*** Opening of Given text ***

# Homemade Cordless Drill / Ice Auger Adapter



## Ruminator

This is a nice home-made piece that a good friend made for me from parts found for the most part at the hardware store.
I matched a Milwaukee 18v to my new Strikemaster Lazer 7", and it ran down thru the ice! Under 15 seconds to pop thru 7"-8" of ice.

I hope this can help someone else.

Parts List

1 - coupling nut: 1/2" x1/2" (2 drilled holes 3/32" for two spring pins)

1 - hex nut: 1/2"

1 - hex bolt: 1/2" x 8" with 1 5/8" of threading (cut hex head and excess length off)

1 - 11/16" x 6 3/4" threaded steel rod on one end to 1/2" threads 5/8" in length

(drilled hole 1/4" through rod for Lazer T-bolt to fit through, allowing as much length as will fit into the Lazer)

2 - fender washers: 1/2" ID

2 - spring pins: 3/32" x 11/16"

1 - "safety disc" of needed diameter and material 
(mine is 1/8" steel plate) that I'm going to cut out center sections of to reduce weight. It will have a 1.5" exterior rim with four equally spaced 1.25" arms running to the center hub of a 2.5" diameter.

The last step will be to coat everything with Extend Rust Proofer.

[ Enlarge photos to observe details ]

(notice the drilled holes in the hex bolt and coupling nut to place the spring pins in to lock pieces together; Loctite might also work well in place of pinning- all rotations tighten up when drilling ice)

* I should say that the bolt shafts are not bowed like they appear in the pics.


----------

*** Close of Given text ***
*** Opening of Exercise data ***

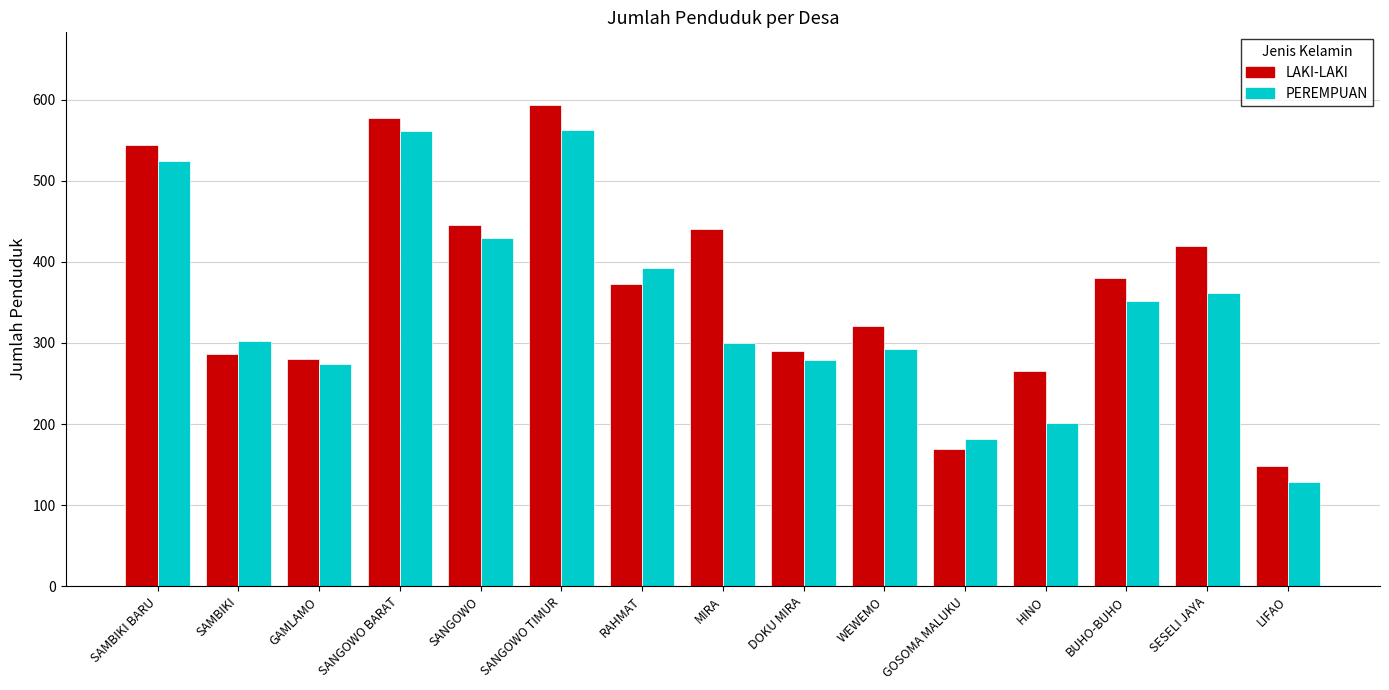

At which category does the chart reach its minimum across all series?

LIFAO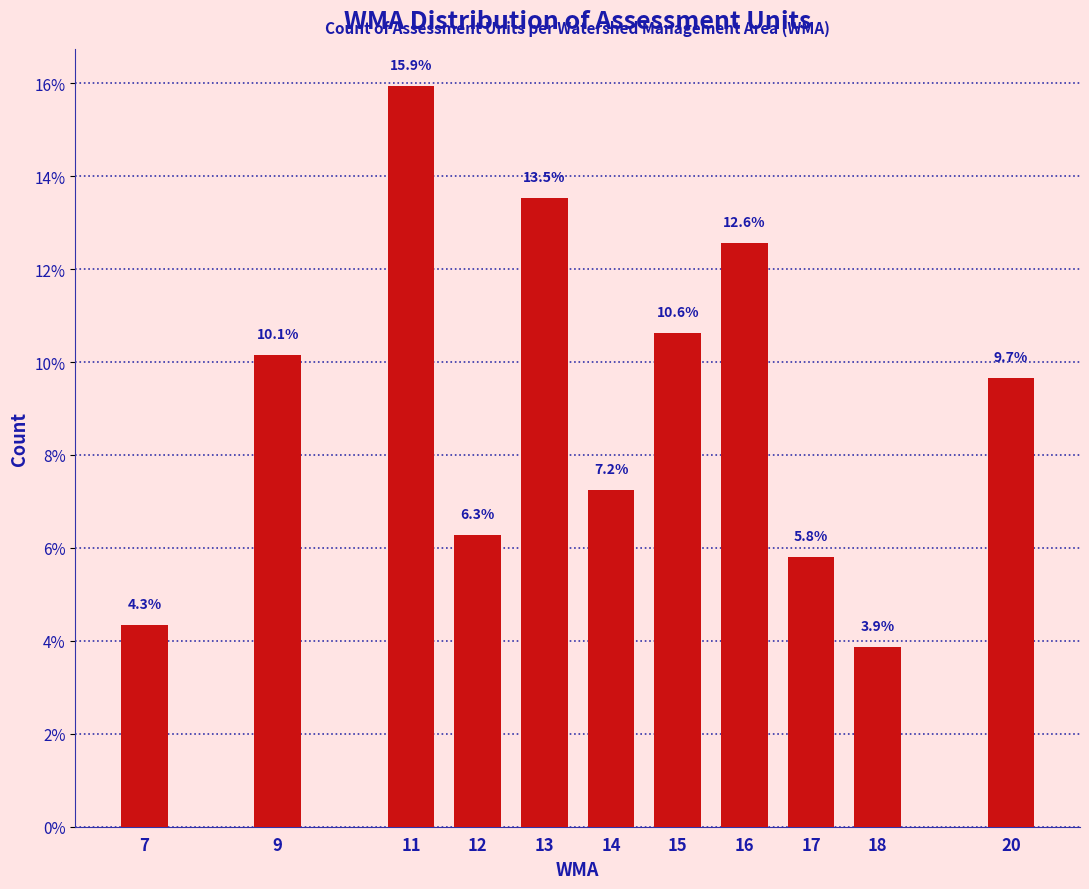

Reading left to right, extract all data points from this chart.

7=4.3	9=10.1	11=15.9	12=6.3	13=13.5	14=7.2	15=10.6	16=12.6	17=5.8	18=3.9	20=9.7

*** Close of Exercise data ***

| Directive |
Please decide whether each statement agrees with the ice auger adapter post above, answering yes or no and quoting the words of the post that settle it: (a) the drill used was a Milwaukee 18v; (b) the parts list calls for three spring pins; (c) the bolt shafts are actually bowed.

| Result |
(a) Yes: "I matched a Milwaukee 18v"
(b) No: "2 - spring pins"
(c) No: "the bolt shafts are not bowed like they appear in the pics"